Highly able students – theories and implementation by Elisabet Mellroth – University of Karlstad, Sweden.
Highly able students are not necessary high achievers. The “worst” student in your classroom might be the most highly able. Maybe he or she is sleeping through all your lessons, maybe he or she always interrupt you and argue with you or the other students. He or she might risk to become a drop-out. You as a teacher are just as important for the highly able as you are for the students with the most severe learning difficulties. In this seminar, you will be presented theories on giftedness, what research mean those students need to be able to develop their knowledge, specifically high ability in mathematics is addressed. Thereafter we shift to the diverse classroom and present how and what Swedish teachers find possible to implement of those theories, some concrete cases will be given. We end up in talking about collaboration between teachers and task construction.”
Drumcondra Online Testing System (DOTS). Use of standardised tests of mathematics at the end of Second Year by Rachel Cunningham – Educational Research Centre, Drumcondra.
Earlier this year, the Educational Research Centre launched its new online testing platform for schools. The Drumcondra Online Testing System (DOTS), is a cloud-based, fully integrated, secure system for the delivery of standardised tests to students in Ireland. Currently, there are three new standardised tests available to post-primary schools on the DOTS. This presentation will focus on the Drumcondra Post-Primary Mathematics Test (DPPT-Maths), which is a computer-based, curriculum-linked assessment for students at the end of Second Year. The test was standardised in 2016 among a large, representative sample of Second Years. Each test item is linked to a learning outcome in the Junior Certificate syllabus and is further categorised by strand and by cognitive process. Class reports and individual student reports are available to schools almost immediately after testing. The presentation will begin with an overview of the DOTS, including how the system can be accessed and used by schools. This will be followed by details of the main characteristics of the DPPT-Maths, including examples of real test items and the different types of reports available.
The problem with homework! by Majella Dempsey – Maynooth University.

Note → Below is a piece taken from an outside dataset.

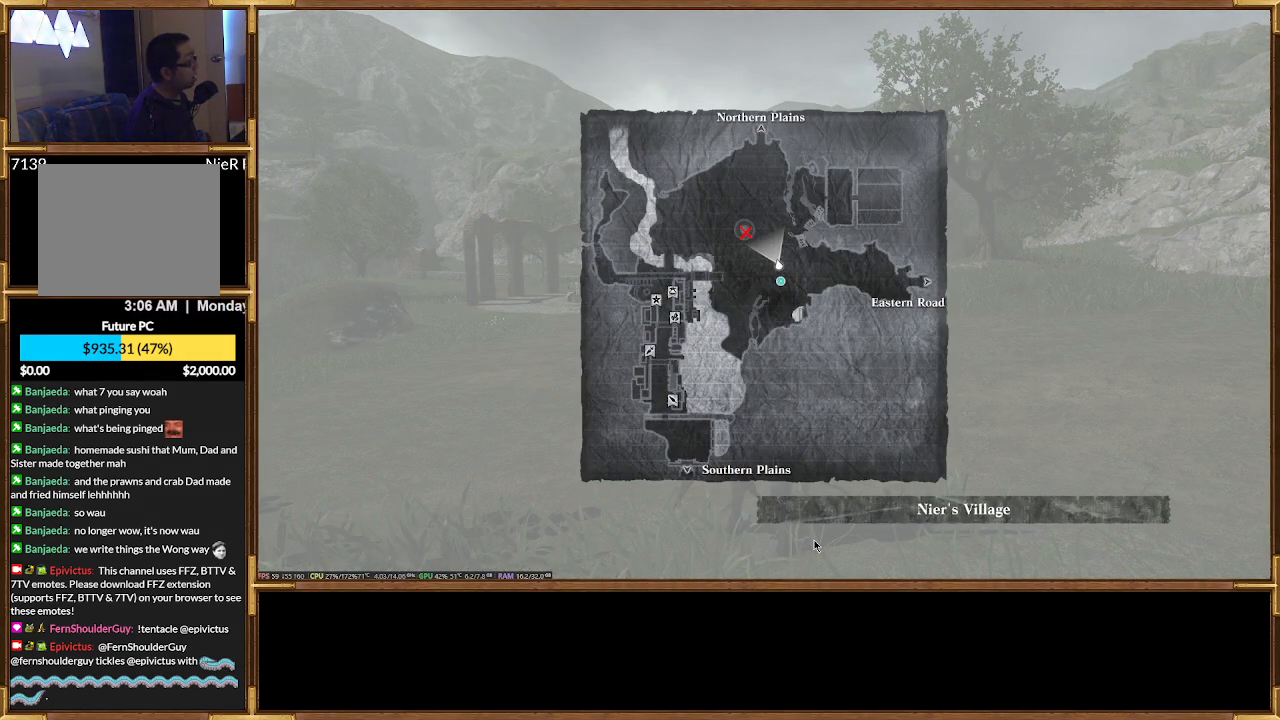
{"dt_ms": 500, "buttons": [], "events": []}
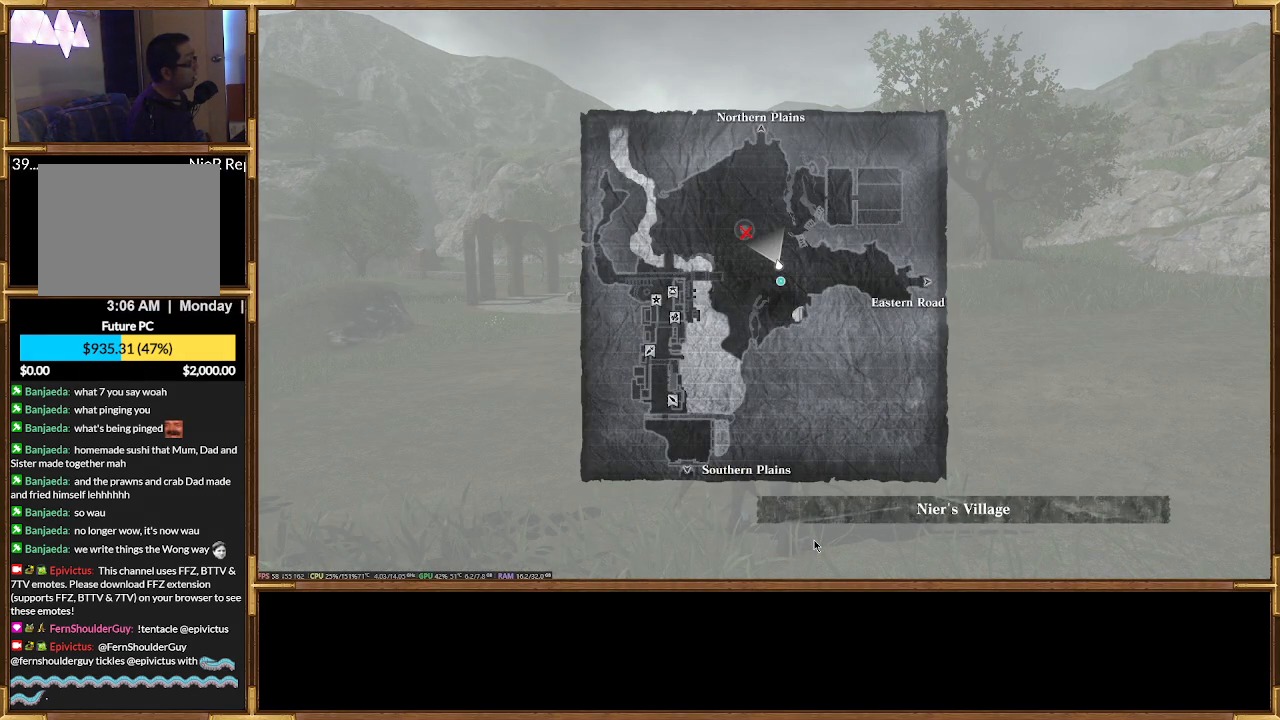
{"dt_ms": 500, "buttons": [], "events": []}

Research tell us that homework in mathematics improves academic achievement. However, how do we design, implement and mark homework so we get the best from the experience for our learners? This workshop will explore how we develop homework tasks, how students work on the tasks and how we correct and respond to that work within a 40-minute class. It is not easy but it can be done!
Teacher wellbeing and self-care by Suzanne Graham – PDST
Craft it with Maths- Teaching Geometry through Art by Aoife Kelly – St. Killian’s Community School
This presentation explores the use of Art as a way of developing geometrical skills such as constructing angles, using geometrical tools, measuring and constructing shapes. By creating graphic art work, students develop understanding of theorems, angles, line and shape properties. They use maths as a problem-solving tool and look at patterns in 2D polygons. This series of lessons makes connections across areas of learning, provides students opportunities to learn maths outside of the textbook, while meeting multiple Junior Cert. and Leaving Cert. syllabus outcomes. The Key Skills of the Junior Cycle and a number of statements of learning are integrated and developed through this approach.